Core consumer-price inflation edged lower in September – but at 3%, where it’s lingered for the past year, it remains well above the central bank’s target. True, as Fed officials have stressed, the labor market has cooled – yet unemployment, at 4.3% in August, is still in line with the bank’s mandate of “maximum employment.” Looking at those two numbers, Lorie Logan, president of the Federal Reserve Bank of Dallas, was right to say earlier this month that “we’re further away on the inflation side of those objectives.”
Other Fed officials, including Chair Jerome Powell, have argued that the balance of risks has shifted. Looking forward, they say, the employment goal is now in greater jeopardy than the inflation target. Perhaps, but it’s far from obvious.
Recent downward revisions to earlier employment numbers were unusually big, which put paid to the idea that the labor market was still running hot. Further cooling has lately taken the form of slower hiring alongside slower firings. Uncertainty over tariffs has probably reduced the demand for labor, but the crackdown on illegal immigration has reduced the supply. This unusual “low-hire, low-fire” pattern helps explain why the unemployment rate has held fairly steady. It sends no clear message on interest rates.

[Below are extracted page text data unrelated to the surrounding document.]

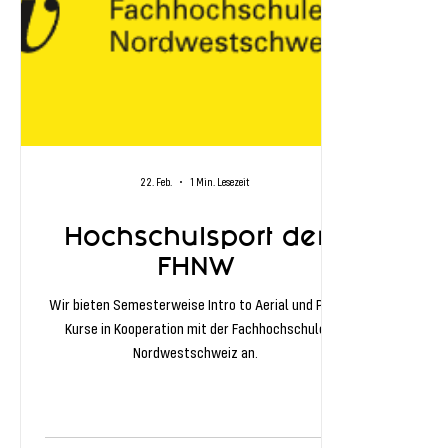
22. Feb.
1 Min. Lesezeit
Hochschulsport der
FHNW
Wir bieten Semesterweise Intro to Aerial und Pole
Kurse in Kooperation mit der Fachhochschule
Nordwestschweiz an.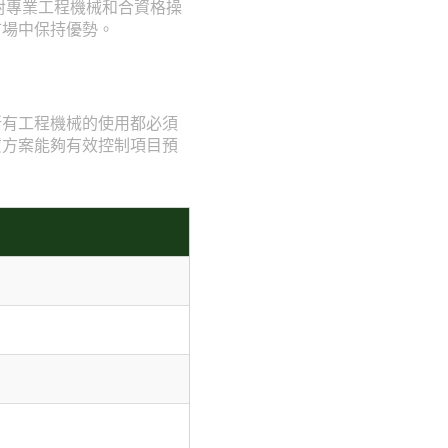
對專業工程機械和合資格操
市場中保持優勢。
所有工程機械的使用都必須
賃方案能夠有效控制項目預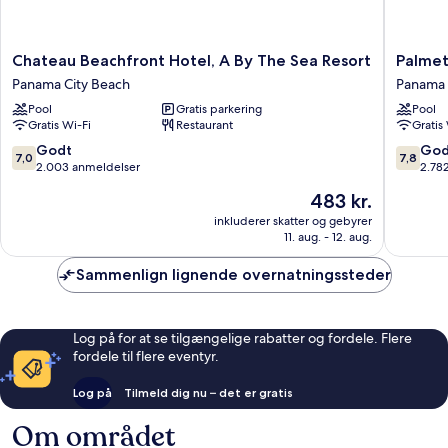
Chateau
Palmett
Chateau Beachfront Hotel, A By The Sea Resort
Palmet
Beachfront
Beachfr
Panama City Beach
Panama 
Hotel,
Hotel,
Pool
Gratis parkering
Pool
A
a
Gratis Wi-Fi
Restaurant
Gratis
By
By
The
the
7.0
7.8
Godt
God
7,0
7,8
Sea
Sea
ud
ud
2.003 anmeldelser
2.78
Resort
Resort
af
af
Prisen
483 kr.
Panama
Panama
10,
10,
er
City
City
Godt,
Godt,
inkluderer skatter og gebyrer
483 kr.
Beach
11. aug. - 12. aug.
Beach
2.003
2.782
anmeldelser
anmelde
Sammenlign lignende overnatningssteder
Log på for at se tilgængelige rabatter og fordele. Flere
fordele til flere eventyr.
Log på
Tilmeld dig nu – det er gratis
Om området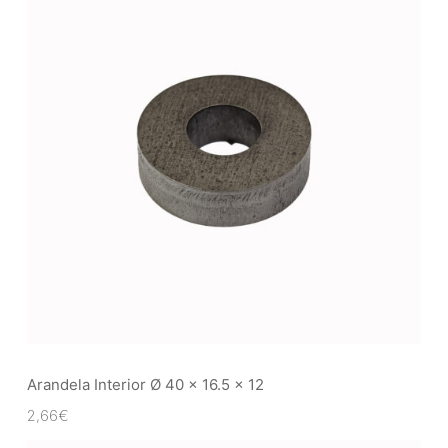
Arandela Interior Ø 40 x 16.5 x 12
2,66
€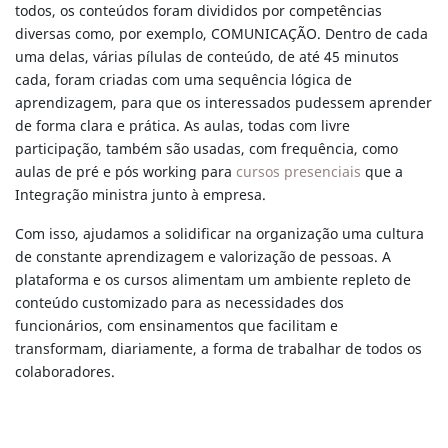
todos, os conteúdos foram divididos por competências
diversas como, por exemplo, COMUNICAÇÃO. Dentro de cada
uma delas, várias pílulas de conteúdo, de até 45 minutos
cada, foram criadas com uma sequência lógica de
aprendizagem, para que os interessados pudessem aprender
de forma clara e prática. As aulas, todas com livre
participação, também são usadas, com frequência, como
aulas de pré e pós working para
cursos presenciais
que a
Integração ministra junto à empresa.
Com isso, ajudamos a solidificar na organização uma cultura
de constante aprendizagem e valorização de pessoas. A
plataforma e os cursos alimentam um ambiente repleto de
conteúdo customizado para as necessidades dos
funcionários, com ensinamentos que facilitam e
transformam, diariamente, a forma de trabalhar de todos os
colaboradores.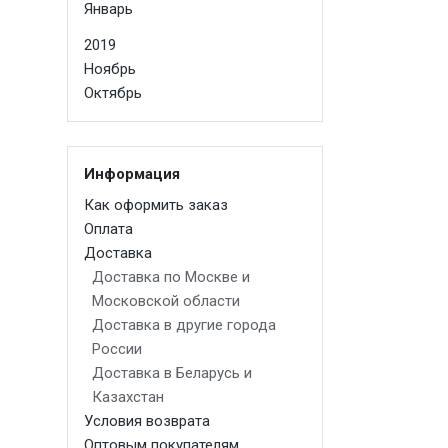
Январь
2019
Ноябрь
Октябрь
Информация
Как оформить заказ
Оплата
Доставка
Доставка по Москве и
Московской области
Доставка в другие города
России
Доставка в Беларусь и
Казахстан
Условия возврата
Оптовым покупателям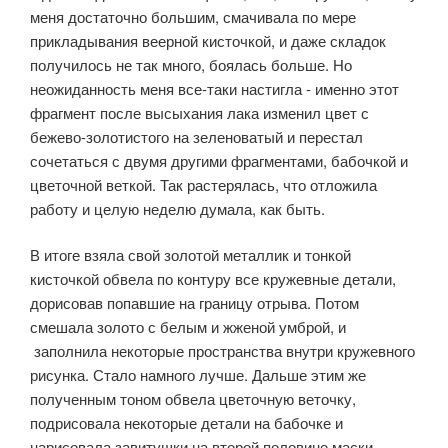
меня достаточно большим, смачивала по мере
прикладывания веерной кисточкой, и даже складок
получилось не так много, боялась больше. Но
неожиданность меня все-таки настигла - именно этот
фрагмент после высыхания лака изменил цвет с
бежево-золотистого на зеленоватый и перестал
сочетаться с двумя другими фрагментами, бабочкой и
цветочной веткой. Так растерялась, что отложила
работу и целую неделю думала, как быть.
В итоге взяла свой золотой металлик и тонкой
кисточкой обвела по контуру все кружевные детали,
дорисовав попавшие на границу отрыва. Потом
смешала золото с белым и жженой умброй, и
заполнила некоторые пространства внутри кружевного
рисунка. Стало намного лучше. Дальше этим же
полученным тоном обвела цветочную веточку,
подрисовала некоторые детали на бабочке и
нарисовала завитушки на второй половине маски.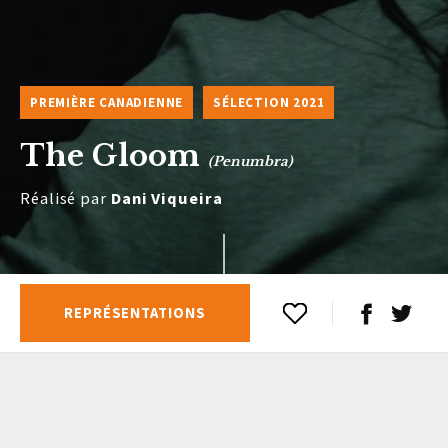
PREMIÈRE CANADIENNE
SÉLECTION 2021
The Gloom
(Penumbra)
Réalisé par
Dani Viqueira
REPRÉSENTATIONS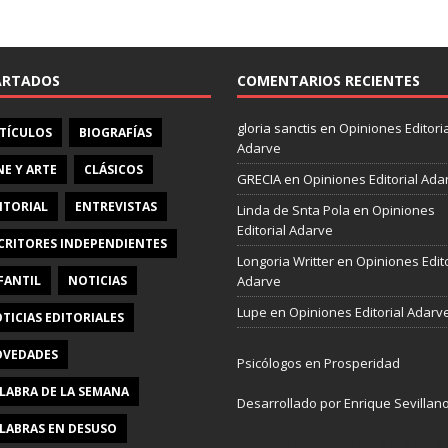
e
b
o
o
ARTADOS
COMENTARIOS RECIENTES
k
gloria sanctis
en
Opiniones Editoria
TÍCULOS
BIOGRAFÍAS
Adarve
NE Y ARTE
CLÁSICOS
GRECIA
en
Opiniones Editorial Ada
ITORIAL
ENTREVISTAS
Linda de Snta Pola
en
Opiniones
Editorial Adarve
CRITORES INDEPENDIENTES
Longoria Writter
en
Opiniones Edito
FANTIL
NOTICIAS
Adarve
Lupe
en
Opiniones Editorial Adarv
TICIAS EDITORIALES
VEDADES
Psicólogos en Prosperidad
LABRA DE LA SEMANA
Desarrollado por Enrique Sevillan
LABRAS EN DESUSO
Pulseras Elegantes para él y para e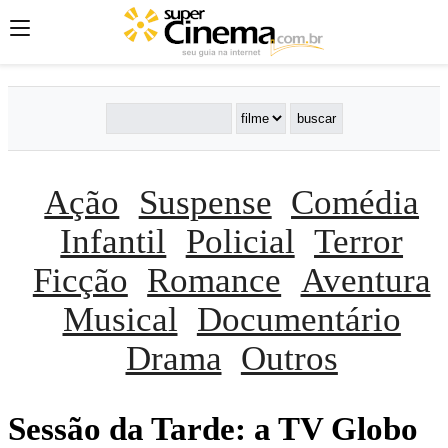
Ação
Suspense
Comédia
Infantil
Policial
Terror
Ficção
Romance
Aventura
Musical
Documentário
Drama
Outros
Sessão da Tarde: a TV Globo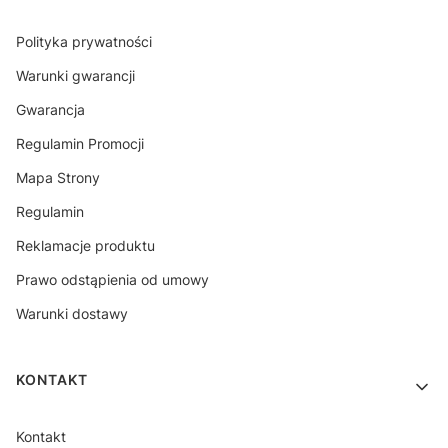
Polityka prywatności
Warunki gwarancji
Gwarancja
Regulamin Promocji
Mapa Strony
Regulamin
Reklamacje produktu
Prawo odstąpienia od umowy
Warunki dostawy
KONTAKT
Kontakt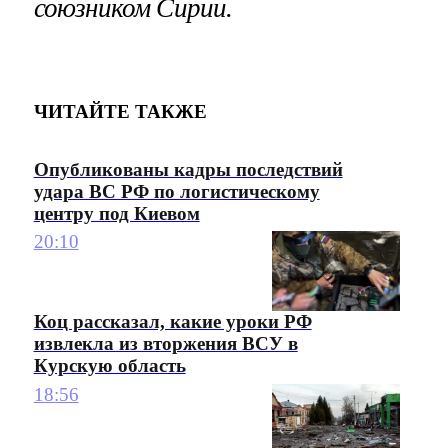
союзником Сирии.
ЧИТАЙТЕ ТАКЖЕ
Опубликованы кадры последствий
удара ВС РФ по логистическому
центру под Киевом
20:10
Коц рассказал, какие уроки РФ
извлекла из вторжения ВСУ в
Курскую область
18:56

The inflation outlook is equally murky. Tariffs have so far been passed through to consumers more slowly than many expected, perhaps because companies are waiting to see what happens next. If so, there’ll be more tariff-driven inflation to come. That could push wages up, making higher-than-targeted inflation stickier.
Adding to the Fed’s problems, the government shutdown has delayed or canceled many scheduled statistical releases. Understanding the state of the economy would be difficult enough with the data flowing as usual. Without it, the job is next to impossible.
Given all these uncertainties, why are investors so confident that there’ll be another interest rate cut next week, with yet another to follow in December? The answer is partly that Powell and his colleagues have led them to expect it. The Fed’s last summary of economic projections penciled in a federal funds rate of 3.6% for the end of the year, meaning another 50 basis points of cuts. And most recent commentary from Fed officials has emphasized the new “balance of risks” rationale (giving more weight to jobs than prices), which Powell used to justify the September cut.
Trouble is, the resulting market-based predictions tend to be partly self-fulfilling, because the central bank hesitates to surprise investors without good reason. In effect, the burden of proof moves: Instead of having to justify a lower policy rate, the Fed would have to explain why it decided not to cut. Perversely, missing data and heightened uncertainty over tariffs and labor-market trends then become reasons to keep going rather than arguing, as they should, for caution.
The expected cut of 25 basis points is no big deal in itself. And Powell and his colleagues may well turn out to be correct about the balance of risks, in which case persisting with a rate reduction will prove to have been the right decision. But for now, as far as anybody knows, the economy is growing, unemployment is low and inflation is higher than it should be. Why not wait and see?